Esses agentes do SNI foram ficando cada vez mais escassos, e permaneceram na Abin oficiais e servidores ideologicamente opostos. Tão opostos que geravam desconfiança no ex-presidente Jair Bolsonaro (PL). O capitão reformado tinha impressão de que só havia “comunistas” dentro da Abin. Por isso, segundo eles, loteou sua cúpula com nomes como Alexandre Ramagem (PL), alinhados politicamente e leais ao presidente.
Esses agentes relatam ao Metrópoles que, não raro, resistiram a ordens manifestamente ilegais. Uma delas se deu durante a pandemia, em 2021, quando Bolsonaro tinha a CPI da Covid em seu calcanhar e estava em guerra com prefeitos e governadores. Repentinamente, surgiu no sistema interno uma ordem da cúpula, para que planilhassem um amontoado de suspeitas sobre chefes de executivo municipal e estadual.
A ordem vinha do policial federal Marcelo Bermovet, então chefe do Centro de Inteligência Nacional (CIN). Seja driblando aquilo que foi solicitado, ou denunciando o caso à imprensa, esses agentes se insurgiram.
Eles ressaltam que episódios investigados, como a ajuda à defesa de Flávio Bolsonaro (PL) no caso das rachadinhas, ou a campana no prédio do personal trainer de Jair Renan, eram conduzidos por gente da cúpula e de fora do órgão.

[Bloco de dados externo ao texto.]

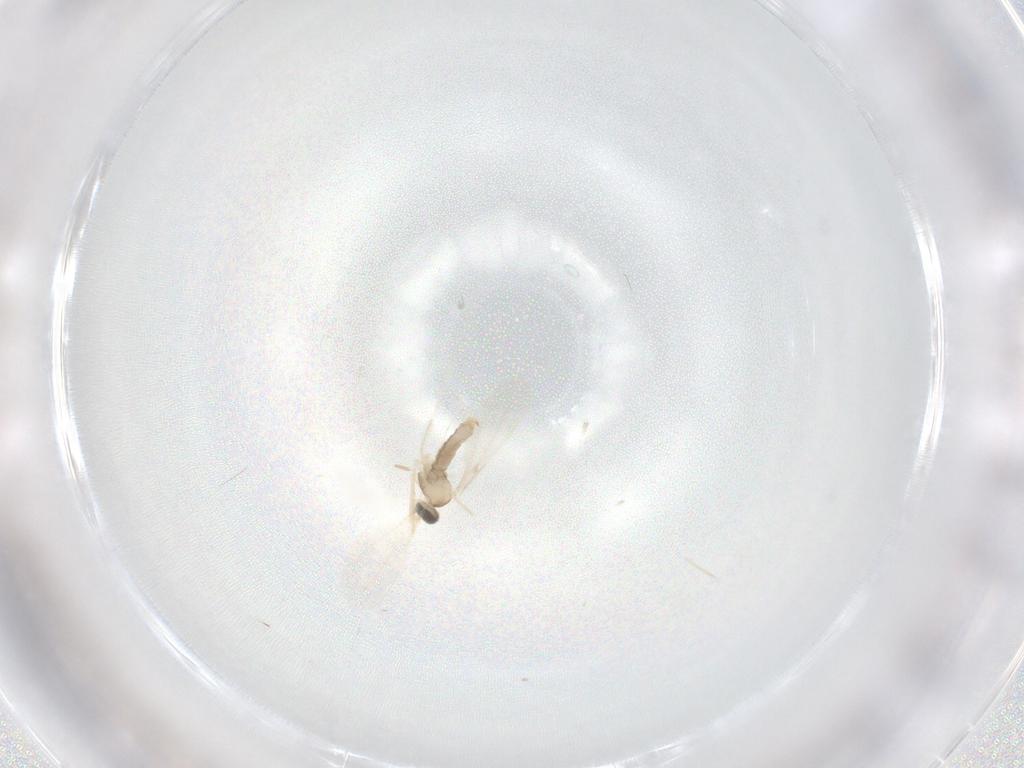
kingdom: Animalia
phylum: Arthropoda
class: Insecta
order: Diptera
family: Cecidomyiidae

As próprias investigações evidenciaram que o monitoramento de adversários políticos não tinha rastro nos sistemas internos de operações da agência. Nesses sistemas, tudo fica registrado e nada some. Desde a ordem para que se abra uma apuração e elabore um relatório até previsões de gastos com operações, diligências a serem feitas, e análises internas sobre esses procedimentos ficam no sistema.
Esses agentes relatam que o uso do software First Mile, por si só, não configura ilegalidade. E que ele pode ajudar agentes que atuam com crime organizado e grupos suspeitos de terrorismo. Seu uso serve para localizar um alvo em um perímetro amplo, como o de alguns quarteirões. E a compra desse programa foi feita antes de Bolsonaro, ainda no governo de Michel Temer (MDB).

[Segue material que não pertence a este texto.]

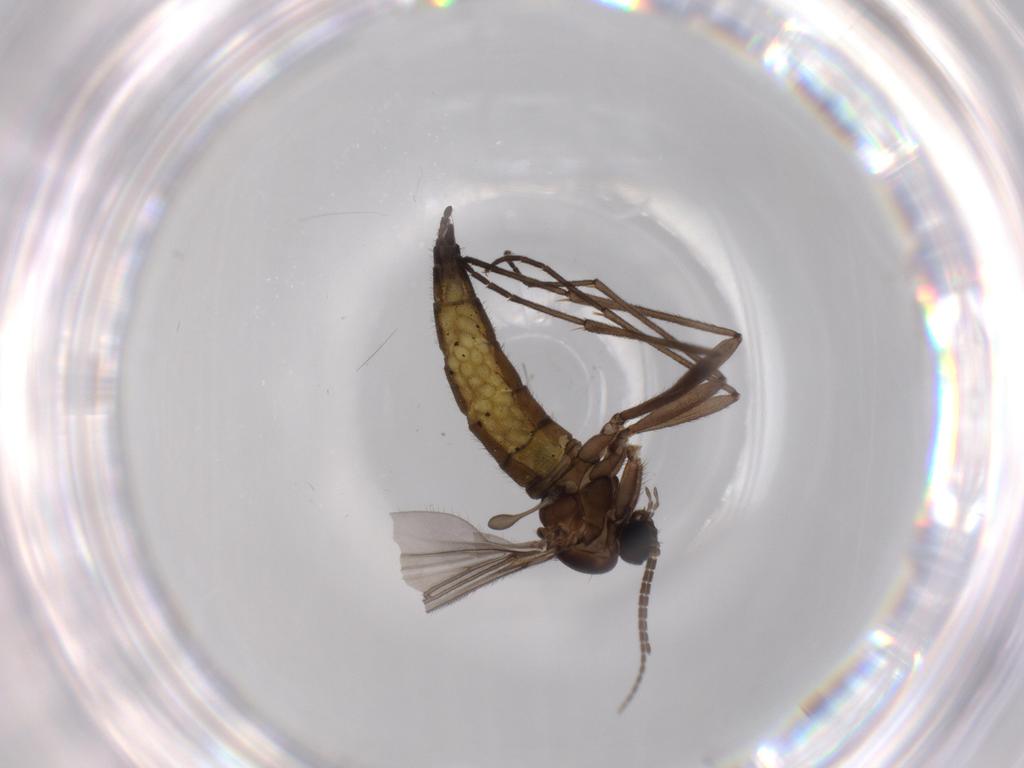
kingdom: Animalia
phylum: Arthropoda
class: Insecta
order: Diptera
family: Sciaridae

Todas as operações têm um relatório final, que é direcionado internamente ao órgão que a agência considera como um necessário receptor daquelas informações. Foram, por exemplo, produzidos, 33 alertas sobre atos golpistas entre 2 e 8 de janeiro. O material, revelado pelo jornal Folha de S. Paulo, foi encaminhado ao GSI e ao Ministério da Justiça.

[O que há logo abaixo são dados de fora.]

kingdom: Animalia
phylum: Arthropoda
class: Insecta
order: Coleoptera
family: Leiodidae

A insatisfação dos agentes se dá porque, além de continuarem sob a tutela de policiais federais e não terem no comando da agência um oficial da carreira, eles sequer são recebidos no Planalto para outros pleitos, inclusive os salariais. Em parte, essa cúpula ainda tem nomes da gestão passada. Um deles, por exemplo, é o delegado da PF Alessandro Moretti, que foi duramente criticado no próprio pedido da PF por diligências na Operação Vigilância Aproximada. Ele foi braço-direito de Anderson Torres na diração da PF e é o número dois da Abin.
No aniversário do ministro da Casa Civil, Rui Costa, a Intelis, que reúne oficiais e servidores, deu os “parabéns” ao chefe da pasta ressaltando que ele ainda não os “conhece pessoalmente”, e que aguardavam sua “visita”. Eles reclamaram de um “desmonte” em curso na Abin.